Ridley Scott est-il un bon cinéaste ? C’est étonnamment difficile à dire, tout comme c’est difficile à dire, même après avoir regardé Gladiateur IIsi c’est un bon film ou non. Pourtant l’original Gladiateur était un film parfait, de la même manière qu’une chanson pop trash de trois minutes peut être parfaite. Création du système des studios travaillant à plein régime dans les contraintes du genre, un produit conçu pour plaire au plus grand nombre, mais qui atteint néanmoins une sorte d’immortalité : la forme la plus pure, presque platonicienne, du film hollywoodien.

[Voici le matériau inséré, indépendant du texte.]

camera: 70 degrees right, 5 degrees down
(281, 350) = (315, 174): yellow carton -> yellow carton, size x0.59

La suite, malgré une violence spectaculaire, pas tellement. Mais les différences entre les deux films, malgré leurs intrigues presque identiques, mettent en évidence l’évolution de la culture au cours du quart de siècle écoulé.

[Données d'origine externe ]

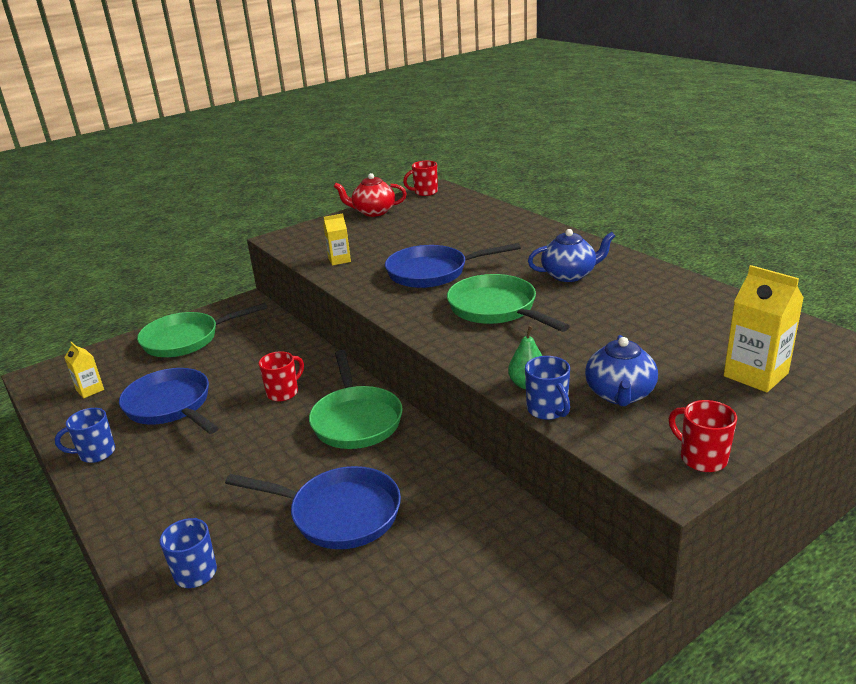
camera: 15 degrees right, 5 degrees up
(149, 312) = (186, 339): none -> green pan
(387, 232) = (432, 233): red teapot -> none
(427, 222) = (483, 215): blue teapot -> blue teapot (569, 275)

Titan de l’industrie plutôt qu’auteur, la fascination pour Scott réside dans la façon dont il s’imprègne et rayonne des énergies plus larges de la culture qui l’entoure. Si Gladiateur réinventé l’épopée de l’épée et de la sandale au moment précis du zénith impérial américain, dans les années 2001. Faucon noir abattupar l’étrange prescience de son timing, il a saisi l’ambiance de la guerre mondiale contre le terrorisme qui a été à la fois son résultat et sa chute. Son épopée plus ou moins explicite de la Guerre contre le terrorisme, Royaume des Cieuxa toujours le pouvoir de frustrer et de ravir dans une égale mesure, en refondant les croisades à travers le prisme du libéralisme baby-boomer, en s’imprégnant de la vision du monde du nouvel athéisme alors à la mode. Sous-surveillance d’ici 2021 Le dernier duelScott avait orienté son métier vers la vague #MeToo : les enthousiasmes de l’air du temps actuel entrent dans l’esprit du réalisateur comme une matière première et sont produits, traités et emballés comme un spectacle sur papier glacé.